Chloe from the local branch of the non-violent protest group Extinction Rebellion said she was touched to see so many people rallying in solidarity with the students strike for climate, which was inspired by Greta Thunberg who did the first one all by herself a year ago.
"Climate is changing at unprecedented rates, and since the 80s the scientific community has reached a consensus that global warming is due to human made activities and that it is posing an existential threat to humanity," she said.
"We are standing today at a turning point for human civilisation. We might be the only species in the planet's four billion years existence to understand the prospect of our own extinction."

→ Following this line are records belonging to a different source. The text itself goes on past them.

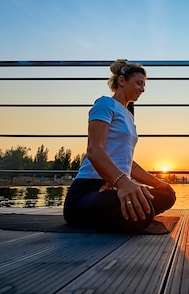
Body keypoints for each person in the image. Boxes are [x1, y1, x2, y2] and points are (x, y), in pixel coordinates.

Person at [64, 60, 176, 232]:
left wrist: (158, 182)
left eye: (144, 85)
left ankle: (128, 214)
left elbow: (128, 163)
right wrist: (122, 182)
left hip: (116, 185)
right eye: (139, 83)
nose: (142, 89)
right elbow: (94, 150)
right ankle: (133, 215)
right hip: (88, 190)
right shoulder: (104, 104)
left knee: (168, 195)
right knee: (142, 213)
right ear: (122, 81)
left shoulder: (129, 116)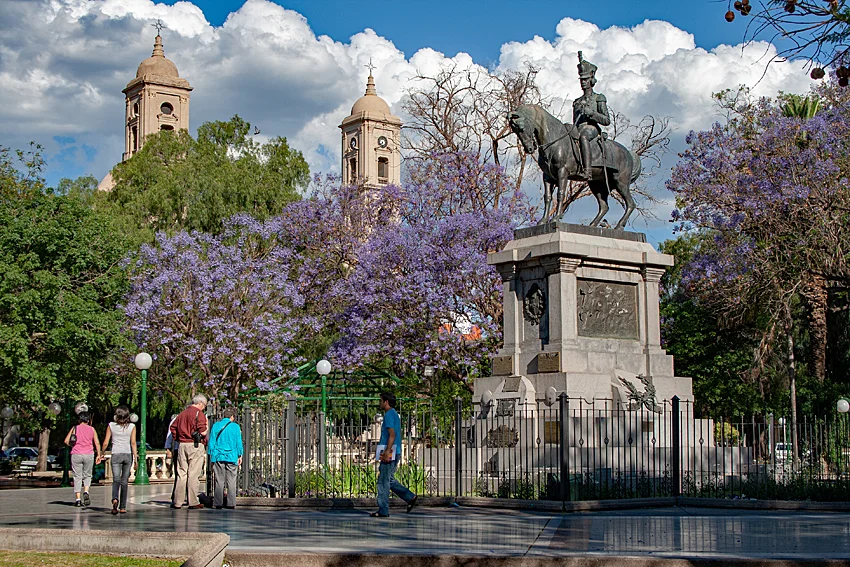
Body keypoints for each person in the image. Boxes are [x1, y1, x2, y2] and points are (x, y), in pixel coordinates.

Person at [371, 392, 417, 517]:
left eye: (381, 400)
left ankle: (383, 510)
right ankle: (410, 497)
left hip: (389, 451)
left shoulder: (388, 415)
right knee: (389, 479)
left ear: (386, 402)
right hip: (395, 451)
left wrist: (386, 452)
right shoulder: (395, 414)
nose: (380, 403)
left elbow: (392, 435)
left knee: (383, 481)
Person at [572, 51, 610, 181]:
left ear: (591, 80)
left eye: (585, 80)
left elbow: (606, 120)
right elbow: (574, 123)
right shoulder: (576, 101)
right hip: (578, 128)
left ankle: (587, 171)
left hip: (591, 129)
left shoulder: (599, 98)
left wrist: (592, 114)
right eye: (581, 80)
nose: (583, 82)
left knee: (584, 136)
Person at [170, 394, 209, 509]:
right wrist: (205, 429)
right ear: (200, 403)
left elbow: (173, 427)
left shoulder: (182, 414)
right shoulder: (199, 414)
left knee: (182, 473)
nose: (204, 408)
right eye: (204, 405)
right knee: (193, 474)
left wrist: (178, 438)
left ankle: (178, 501)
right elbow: (202, 432)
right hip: (195, 445)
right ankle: (193, 501)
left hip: (182, 444)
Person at [101, 405, 137, 514]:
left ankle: (115, 498)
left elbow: (106, 442)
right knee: (124, 481)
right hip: (127, 454)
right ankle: (123, 507)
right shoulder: (132, 426)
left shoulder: (111, 426)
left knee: (116, 479)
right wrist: (136, 459)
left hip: (116, 454)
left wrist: (102, 453)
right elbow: (133, 443)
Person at [63, 412, 102, 507]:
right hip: (89, 454)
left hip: (76, 454)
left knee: (77, 476)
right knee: (87, 475)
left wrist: (72, 445)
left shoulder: (75, 428)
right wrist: (99, 455)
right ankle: (86, 491)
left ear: (79, 419)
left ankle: (78, 499)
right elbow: (97, 443)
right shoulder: (92, 429)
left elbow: (66, 441)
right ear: (88, 420)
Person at [208, 407, 243, 509]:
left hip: (218, 455)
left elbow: (212, 442)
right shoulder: (235, 427)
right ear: (232, 417)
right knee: (231, 481)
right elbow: (238, 442)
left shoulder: (216, 426)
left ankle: (217, 503)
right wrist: (240, 455)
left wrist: (211, 455)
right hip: (232, 456)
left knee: (219, 480)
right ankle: (231, 503)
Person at [164, 412, 181, 503]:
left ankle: (177, 495)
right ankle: (177, 494)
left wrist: (168, 448)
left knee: (179, 474)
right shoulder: (176, 419)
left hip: (177, 448)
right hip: (179, 448)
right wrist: (168, 448)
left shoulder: (176, 419)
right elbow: (170, 435)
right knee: (180, 473)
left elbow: (169, 435)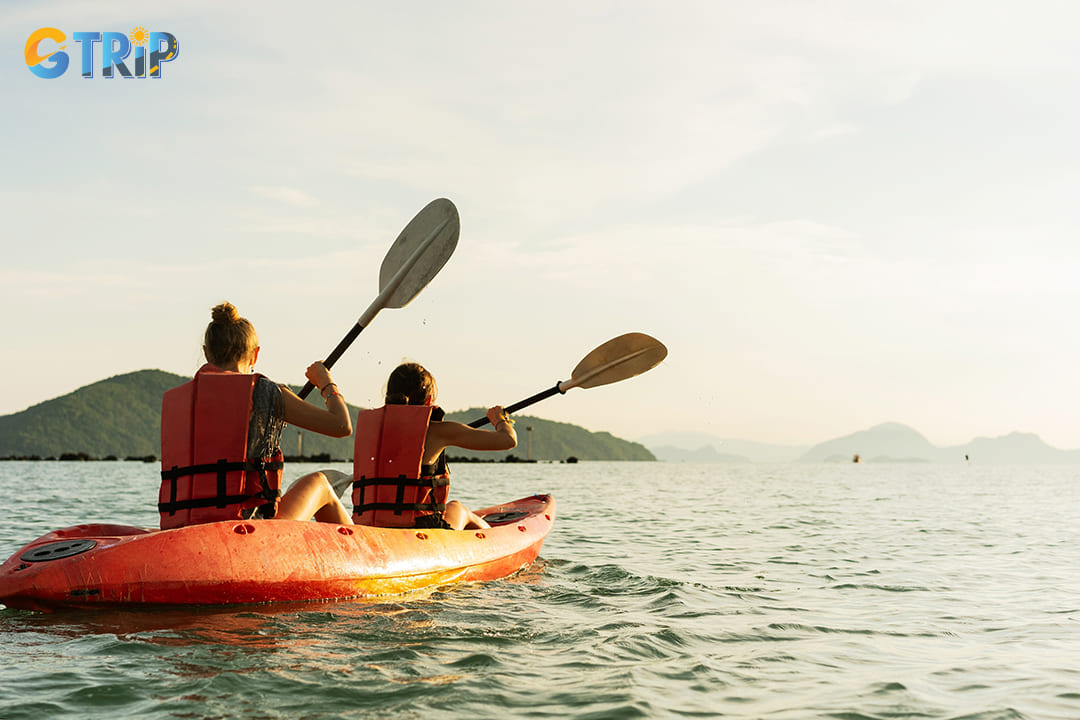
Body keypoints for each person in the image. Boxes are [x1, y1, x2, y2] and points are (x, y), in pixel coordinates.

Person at [158, 302, 353, 529]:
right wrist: (325, 383)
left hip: (182, 527)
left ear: (206, 352)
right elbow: (341, 426)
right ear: (255, 354)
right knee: (319, 484)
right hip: (248, 530)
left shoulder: (180, 399)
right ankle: (367, 550)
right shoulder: (264, 392)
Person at [352, 362, 517, 530]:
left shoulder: (373, 431)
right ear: (429, 399)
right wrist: (499, 419)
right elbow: (508, 440)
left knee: (453, 508)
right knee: (457, 508)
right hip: (423, 528)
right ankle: (496, 538)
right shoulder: (438, 431)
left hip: (372, 527)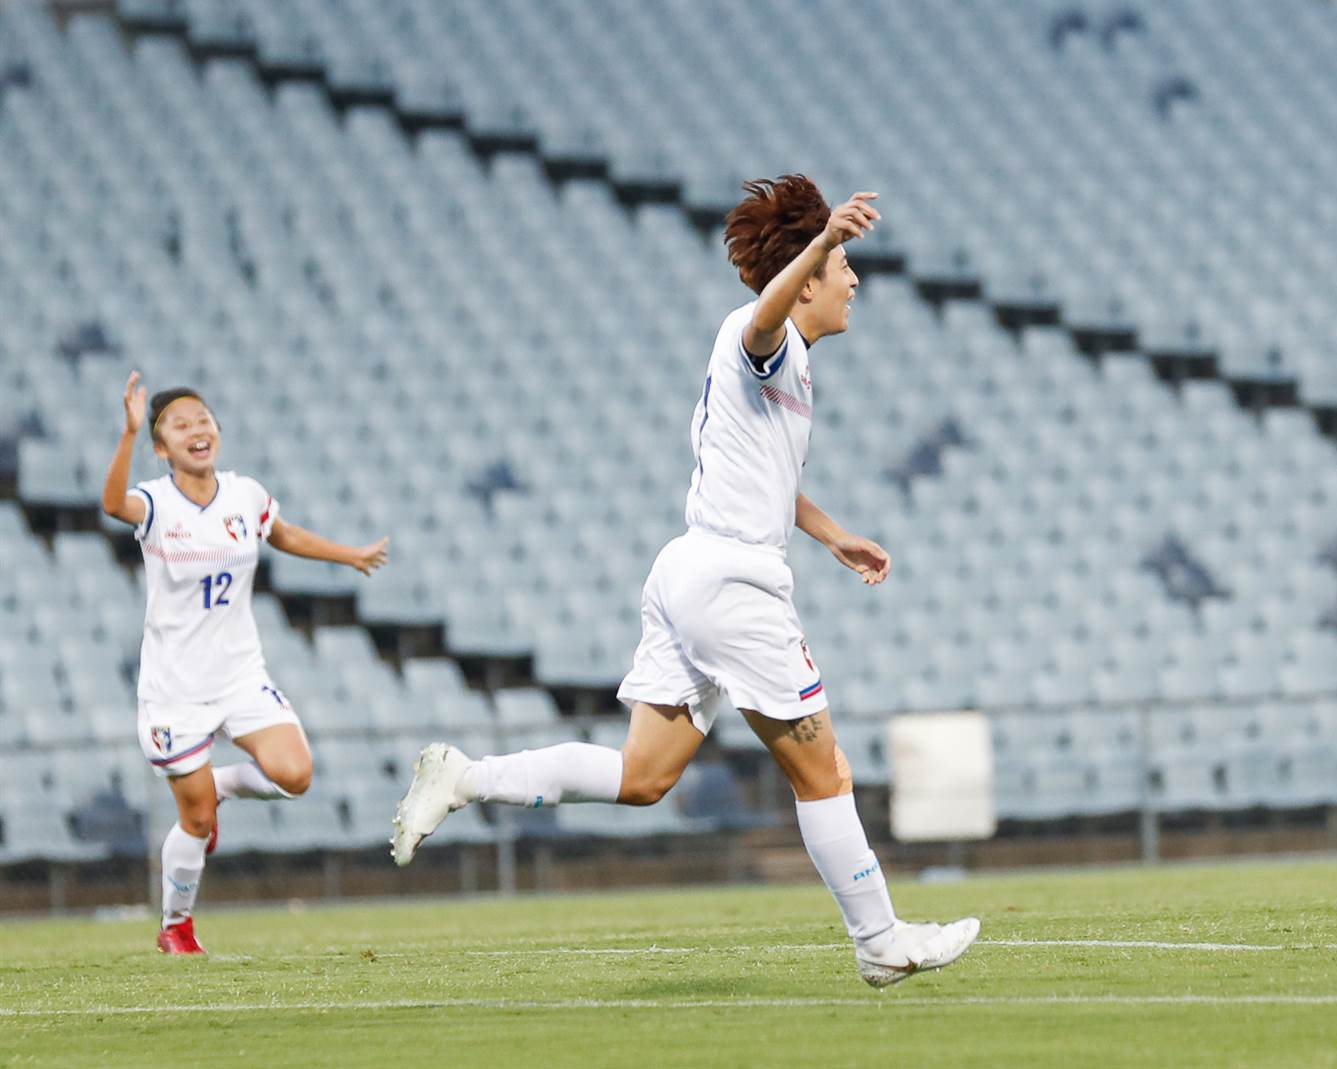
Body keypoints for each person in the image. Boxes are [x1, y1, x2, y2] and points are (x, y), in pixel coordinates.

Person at [389, 177, 979, 989]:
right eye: (842, 266)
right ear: (809, 276)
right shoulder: (760, 333)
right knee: (825, 772)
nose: (853, 281)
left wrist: (835, 535)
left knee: (644, 777)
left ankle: (466, 776)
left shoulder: (787, 371)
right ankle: (879, 938)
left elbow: (769, 478)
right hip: (732, 582)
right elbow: (768, 315)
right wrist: (821, 236)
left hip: (691, 571)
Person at [100, 374, 390, 954]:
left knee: (295, 775)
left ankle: (223, 785)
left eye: (203, 419)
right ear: (162, 447)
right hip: (174, 692)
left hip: (239, 676)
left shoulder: (244, 495)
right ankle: (176, 927)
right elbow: (112, 503)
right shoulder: (156, 503)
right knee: (198, 821)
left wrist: (348, 554)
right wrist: (128, 434)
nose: (196, 430)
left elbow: (280, 534)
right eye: (179, 425)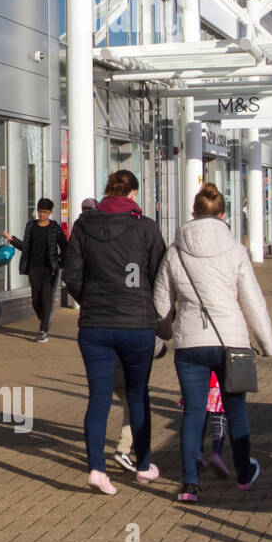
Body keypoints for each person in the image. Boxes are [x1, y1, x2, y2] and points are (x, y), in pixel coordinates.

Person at [154, 183, 272, 503]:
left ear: (193, 213)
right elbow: (252, 301)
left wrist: (164, 333)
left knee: (193, 413)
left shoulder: (175, 250)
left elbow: (160, 301)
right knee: (236, 411)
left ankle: (190, 484)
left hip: (190, 343)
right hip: (231, 342)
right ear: (223, 215)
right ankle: (244, 474)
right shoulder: (236, 250)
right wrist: (265, 342)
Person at [63, 170, 166, 495]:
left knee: (99, 398)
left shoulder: (83, 226)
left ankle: (96, 468)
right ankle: (144, 464)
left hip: (95, 326)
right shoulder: (146, 227)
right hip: (137, 325)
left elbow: (72, 274)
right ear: (133, 194)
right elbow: (159, 276)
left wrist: (89, 301)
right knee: (137, 395)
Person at [3, 197, 65, 343]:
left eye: (45, 212)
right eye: (40, 211)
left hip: (50, 269)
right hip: (33, 268)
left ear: (50, 212)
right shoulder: (31, 226)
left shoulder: (54, 228)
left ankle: (43, 330)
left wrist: (60, 261)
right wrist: (12, 239)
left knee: (46, 299)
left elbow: (65, 245)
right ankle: (44, 318)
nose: (42, 215)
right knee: (36, 300)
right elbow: (26, 247)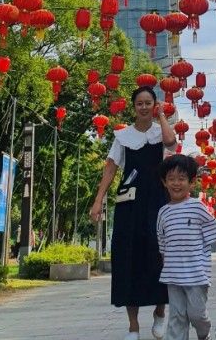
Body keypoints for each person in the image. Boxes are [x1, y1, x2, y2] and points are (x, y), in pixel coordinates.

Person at [90, 86, 177, 340]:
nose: (144, 107)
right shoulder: (122, 137)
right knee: (128, 257)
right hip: (129, 202)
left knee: (158, 254)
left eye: (148, 102)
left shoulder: (159, 133)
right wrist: (98, 201)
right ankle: (133, 326)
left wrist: (162, 116)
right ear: (134, 107)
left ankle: (160, 311)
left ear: (154, 104)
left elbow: (172, 142)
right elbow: (110, 170)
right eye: (139, 103)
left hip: (158, 200)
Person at [156, 154, 216, 340]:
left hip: (196, 274)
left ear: (192, 182)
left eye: (181, 179)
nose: (176, 183)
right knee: (177, 316)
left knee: (197, 315)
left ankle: (204, 334)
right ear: (164, 182)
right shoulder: (163, 212)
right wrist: (165, 264)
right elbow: (162, 241)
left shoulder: (197, 207)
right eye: (171, 179)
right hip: (173, 275)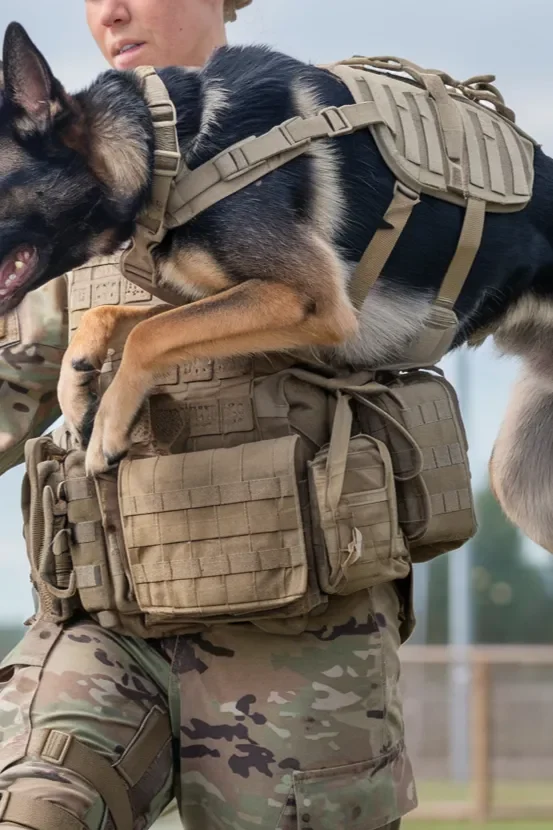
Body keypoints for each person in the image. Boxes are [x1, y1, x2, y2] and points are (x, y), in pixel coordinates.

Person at [0, 1, 417, 828]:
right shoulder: (59, 219)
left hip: (298, 649)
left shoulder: (343, 153)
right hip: (106, 631)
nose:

A report from the Intergovernmental Panel on Climate Change published last year warned global warming of 1.5 °C above pre-industrial levels would pose a catastrophic threat to humanity and global ecosystems in the coming years.
"We know this affects our staff not just in work but outside of work," said Glyn Harries from Hackney Unison.
"We have 2,000 workers inside the town hall and the heat is getting unbearable in there in the summer. If that carries on, and we know its going to get worse and worse and worse, it's literally going to make our members' life intolerable in work time. But also we have members from areas we know will be flooded, whether it's Canvey Island in Essex or Bangladesh."
Dan from City Academy, said he was scared of what his future will look like.
"I've come to accept the future of my generation will be drastically different to any in living memory," he said.
"We are here because we are terrified, angry and impassioned. We will not stop until we have got what we came here for, and until our futures are what they are meant to be."
At 1pm following a countdown the entire crowd "raised the alarm for the environment", with horns, whistles, bells, cheers and claps, before chants of: "We will win."